Ron Bair parlayed a 13-year career at the station as anchor and news director into a successful run for mayor in November 1977. While in office, Bair oversaw efforts to increase neighborhood participation in city government, pushed a controversial business and occupation tax in 1980 in response to an economic downturn and advocated Riverfront Park as an amusement destination downtown, where Nadine Woodward announced her mayoral candidacy Tuesday.

“Next year, we are going to put an amusement park at Riverfront Park,” Bair told a class of Madison Elementary School first-graders in January 1981, according to an article in the Spokane Daily Chronicle. “It will be a special section with lots of rides. One will be a log that you sit in that goes through the water like a roller coaster. It’s like one at Disneyland. Our park will be like Disneyland, only prettier.”

Bair’s tenure included overseeing the transition of city operations into its current location, the old Montgomery Ward building at 808 W. Spokane Falls Blvd. He also hosted President Jimmy Carter on his visit to the region following the May 1980 eruption of Mount St. Helens that buried the city in ash.

That same month, he presented a ceremonial key to the city to a “roustabout rock ’n’ roll wildman” named Ted Nugent, according to The Spokesman-Review. Nugent had a show planned at the old Spokane Coliseum.

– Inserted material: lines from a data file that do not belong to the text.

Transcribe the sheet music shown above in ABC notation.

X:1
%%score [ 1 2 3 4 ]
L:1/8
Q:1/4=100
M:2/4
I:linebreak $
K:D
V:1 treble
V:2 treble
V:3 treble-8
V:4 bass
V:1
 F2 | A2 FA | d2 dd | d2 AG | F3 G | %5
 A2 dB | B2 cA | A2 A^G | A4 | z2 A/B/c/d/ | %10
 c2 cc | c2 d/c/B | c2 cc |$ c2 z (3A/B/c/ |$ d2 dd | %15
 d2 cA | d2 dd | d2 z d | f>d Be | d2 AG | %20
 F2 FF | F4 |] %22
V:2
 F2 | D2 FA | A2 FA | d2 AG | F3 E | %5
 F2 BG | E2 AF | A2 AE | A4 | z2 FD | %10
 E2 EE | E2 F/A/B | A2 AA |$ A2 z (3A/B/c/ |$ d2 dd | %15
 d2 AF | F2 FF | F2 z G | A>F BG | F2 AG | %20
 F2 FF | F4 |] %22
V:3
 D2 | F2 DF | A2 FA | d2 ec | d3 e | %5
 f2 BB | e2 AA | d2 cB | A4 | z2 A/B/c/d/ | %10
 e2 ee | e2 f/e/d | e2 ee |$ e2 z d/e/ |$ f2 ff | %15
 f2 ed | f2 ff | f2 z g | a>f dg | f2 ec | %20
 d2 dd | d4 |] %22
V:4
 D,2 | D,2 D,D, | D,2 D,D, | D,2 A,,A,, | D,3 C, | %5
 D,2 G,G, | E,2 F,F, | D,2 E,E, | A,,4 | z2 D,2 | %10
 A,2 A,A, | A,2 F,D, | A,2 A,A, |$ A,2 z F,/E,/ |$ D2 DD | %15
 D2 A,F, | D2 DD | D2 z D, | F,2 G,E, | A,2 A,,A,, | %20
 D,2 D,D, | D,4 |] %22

“I agreed, but only after I asked my two daughters, age 15 and 16, who Ted Nugent was,” Bair is quoted as saying in the May 1980 article. “They told me he was certainly a ‘Mr. Somebody.’ When they heard I was going to meet him, they went through the floor.”

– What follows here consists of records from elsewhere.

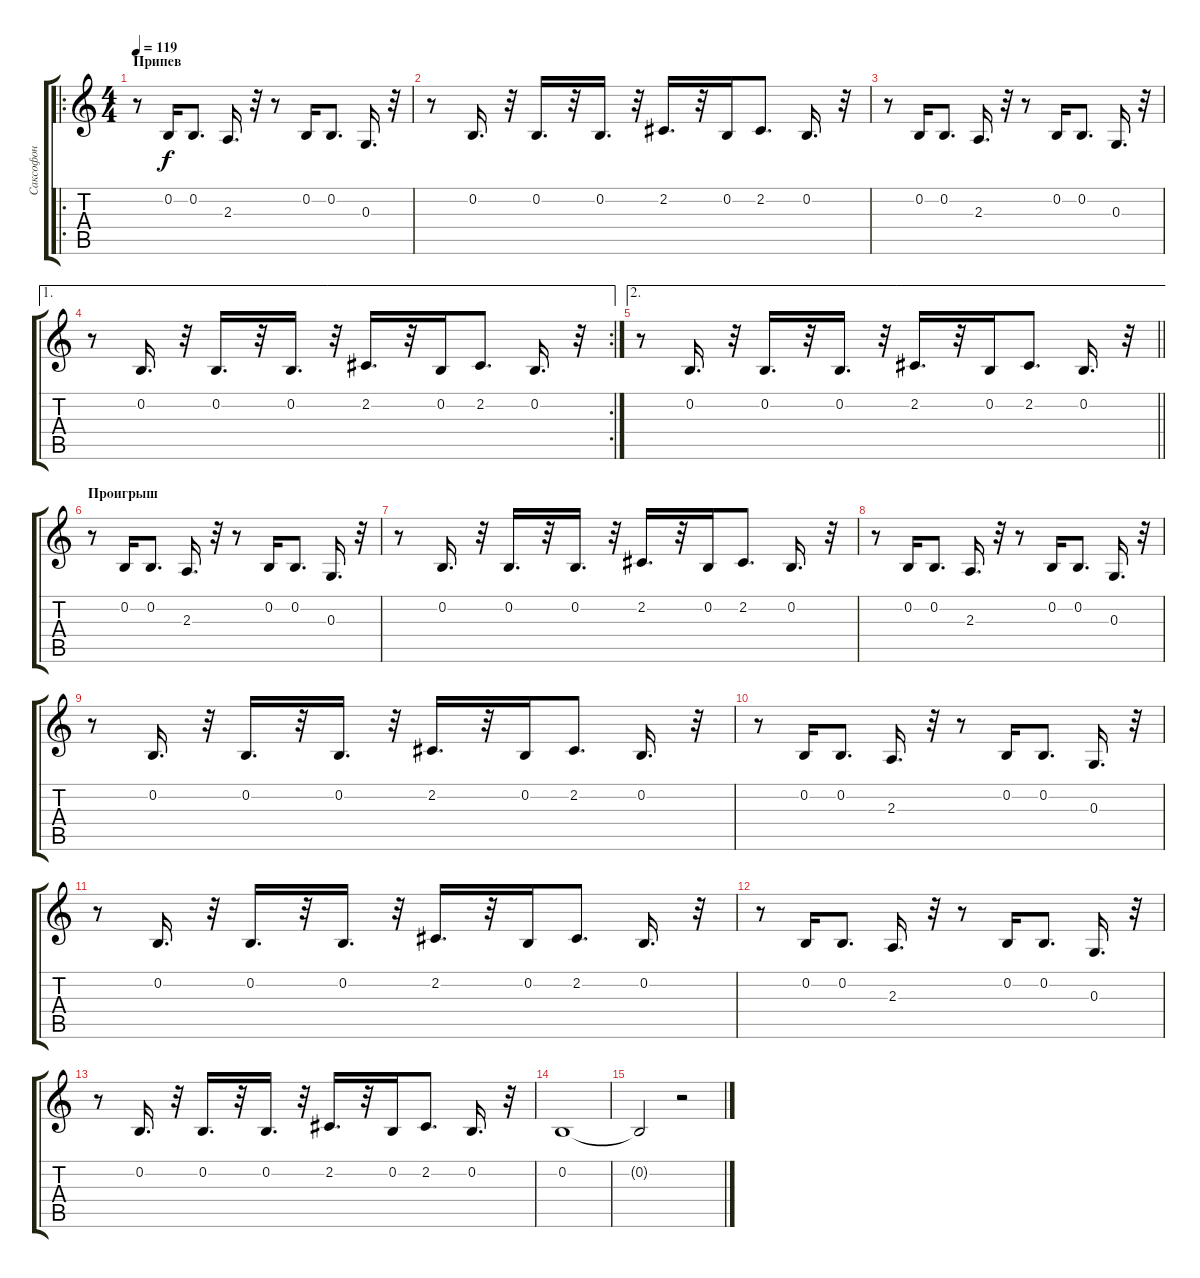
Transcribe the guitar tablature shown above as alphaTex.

\track ("Саксофон" "Саксофон") {instrument altosax}
\staff {score tabs}
\tuning (E4 B3 G3 D3 A2 E2) {hide}
\ro
\ts (4 4)
\section ("" "Припев")
\tempo 119
\clef g2
\ks c
r.8{dy f} 0.2.16 0.2.8{d} 2.3.16{d} r.32 r.8 0.2.16 0.2.8{d} 0.3.16{d} r.32 |
r.8 0.2.16{d} r.32 0.2.16{d} r.32 0.2.16{d} r.32 2.2.16{d} r.32 0.2.16 2.2.8{d} 0.2.16{d} r.32 |
r.8 0.2.16 0.2.8{d} 2.3.16{d} r.32 r.8 0.2.16 0.2.8{d} 0.3.16{d} r.32 |
\ae 1
\rc 2
r.8 0.2.16{d} r.32 0.2.16{d} r.32 0.2.16{d} r.32 2.2.16{d} r.32 0.2.16 2.2.8{d} 0.2.16{d} r.32 |
\ae 2
\barLineRight lightlight
r.8 0.2.16{d} r.32 0.2.16{d} r.32 0.2.16{d} r.32 2.2.16{d} r.32 0.2.16 2.2.8{d} 0.2.16{d} r.32 |
\section ("" "Проигрыш")
r.8 0.2.16 0.2.8{d} 2.3.16{d} r.32 r.8 0.2.16 0.2.8{d} 0.3.16{d} r.32 |
r.8 0.2.16{d} r.32 0.2.16{d} r.32 0.2.16{d} r.32 2.2.16{d} r.32 0.2.16 2.2.8{d} 0.2.16{d} r.32 |
r.8 0.2.16 0.2.8{d} 2.3.16{d} r.32 r.8 0.2.16 0.2.8{d} 0.3.16{d} r.32 |
r.8 0.2.16{d} r.32 0.2.16{d} r.32 0.2.16{d} r.32 2.2.16{d} r.32 0.2.16 2.2.8{d} 0.2.16{d} r.32 |
r.8 0.2.16 0.2.8{d} 2.3.16{d} r.32 r.8 0.2.16 0.2.8{d} 0.3.16{d} r.32 |
r.8 0.2.16{d} r.32 0.2.16{d} r.32 0.2.16{d} r.32 2.2.16{d} r.32 0.2.16 2.2.8{d} 0.2.16{d} r.32 |
r.8 0.2.16 0.2.8{d} 2.3.16{d} r.32 r.8 0.2.16 0.2.8{d} 0.3.16{d} r.32 |
r.8 0.2.16{d} r.32 0.2.16{d} r.32 0.2.16{d} r.32 2.2.16{d} r.32 0.2.16 2.2.8{d} 0.2.16{d} r.32 |
0.2.1 |
0.2{t}.2 r.2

Bair moved to Spokane in 1964 after stints at news stations in Amarillo, Texas, and Pittsburg, Kansas, and as a writer, correspondent and editor for NBC News in Los Angeles.

The Chicago native did not run for re-election after his four-year term ended in 1981, telling The Spokesman-Review the decision was largely financial. Bair owned a tour business that had been hit hard by the recession, and as a part-time mayor then, Bair earned just $9,000 for the job. Spokane’s mayor is currently paid $167,000.

“The recession really knocked me cold, as it did a great many other travel agencies,” Bair said at the time.

Bair died of cancer in November 1992 at his home in San Diego at age 62.